1 Octobre 2015 sur le site du PTB

Dans une lettre ouverte, Denise Bauer, ambassadrice des États-Unis en Belgique, met la pression sur le gouvernement belge. Selon elle, la Belgique devrait investir plus dans l’armement. Ce qui revient à dire : « Pas d’argent pour vos pensions, mais pour nos avions. »

Le ministre belge de la Défense, Steven Vandeput (N-VA), réagit plutôt positivement. Et pour cause…

Cette lettre ouverte arrive au moment où Steven Vandeput présente ses trois scénarios pour l’avenir de l’armée belge. Chacun de ces scénarios prévoit une augmentation du budget de la Défense. Pendant que notre gouvernement attaque les pensions, la N-VA et le MR veulent investir dans des avions de chasse. Mais le 7 octobre, des dizaines de milliers de Belges se mobilisent à Bruxelles contre cette politique.

Les Américains se disent « conscients de la situation budgétaire difficile » de la Belgique, mais Denise Bauer se comporte en fait en vendeuse de matériel militaire (américain). Le message est clair : « Économisez plutôt sur les pensions que sur les armes. » Pensez par exemple aux avions de chasse F-35 très chers que la Belgique devrait acheter auprès de la multinationale américaine Lockheed Martin. Cela coûterait six milliards au contribuable.

Ce qui justifierait ce genre d’achat serait, selon l’ambassadrice, « l’environnement en termes de sécurité ». En réalité, elle sait mieux que quiconque que les bombes américaines – et belges – sur, entre autres, l’Irak et la Libye sont en grande partie responsables du chaos et de l’insécurité au Moyen-Orient. La crise actuelle des réfugiés en est l’illustration dramatique. Après plus d’une décennie de guerre en Afghanistan, les Taliban ont cette semaine refait leur entrée à Kunduz (ville où l’armée belge a été active aussi). La guerre n’apporte pas la sécurité. « Sécurité » signifie « paix », un mot qui n’apparaît nulle part dans la lettre de l’ambassadrice Bauer.

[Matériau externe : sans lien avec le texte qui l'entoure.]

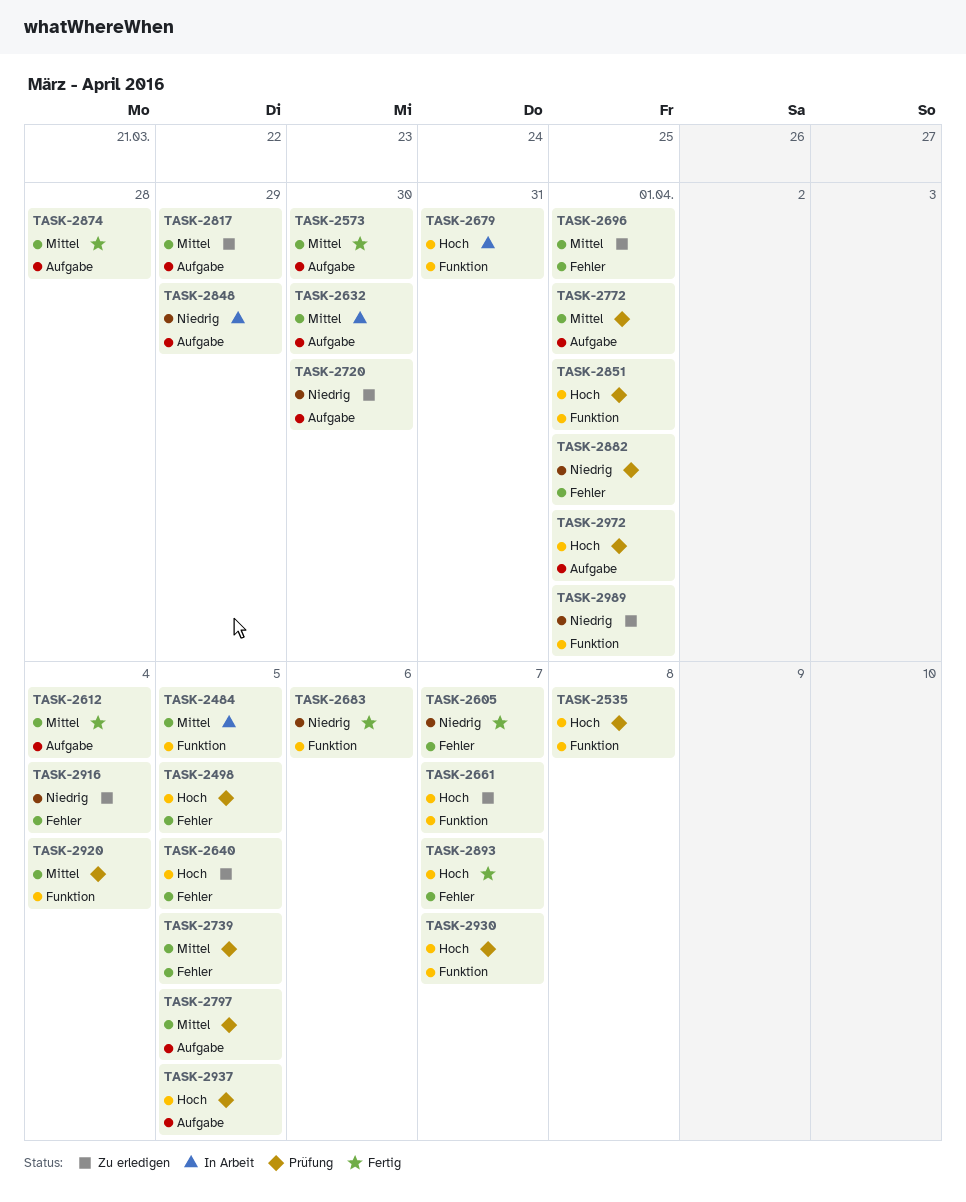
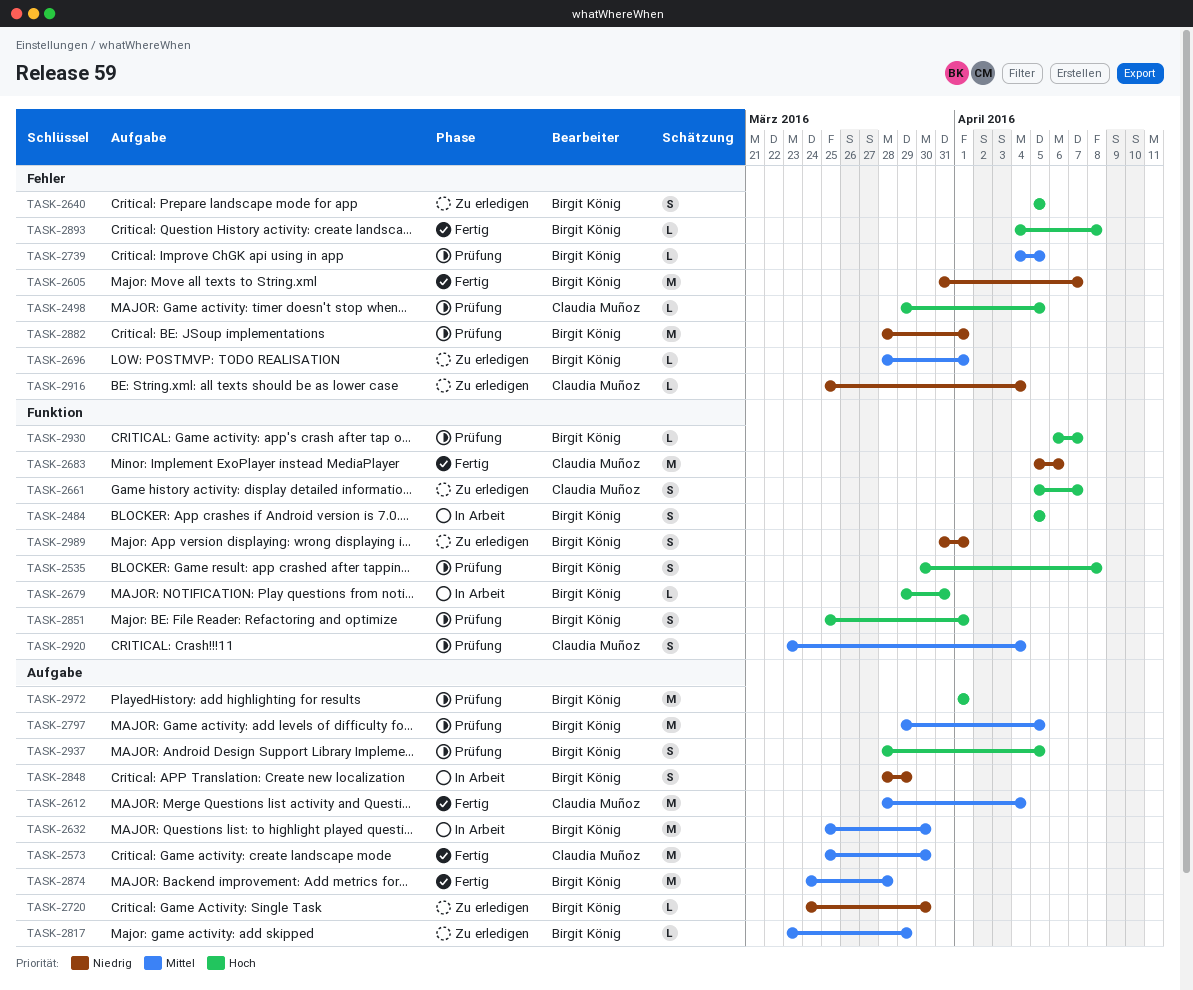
TASK-2484, priority: Mittel -> Hoch
TASK-2772: present -> none
TASK-2893, due: Apr 7 -> Apr 8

Ce gouvernement s’est déjà à de multiples reprises montré comme étant le gouvernement des lobbys. Pensons aux cadeaux fiscaux pour les diamantaires. Pensons à sa soumission à Electrabel, ses centrales nucléaires et profits pharamineux. Le gouvernement Michel-De Wever se prépare-t-il à devenir le gouvernement du lobby américain de la guerre ?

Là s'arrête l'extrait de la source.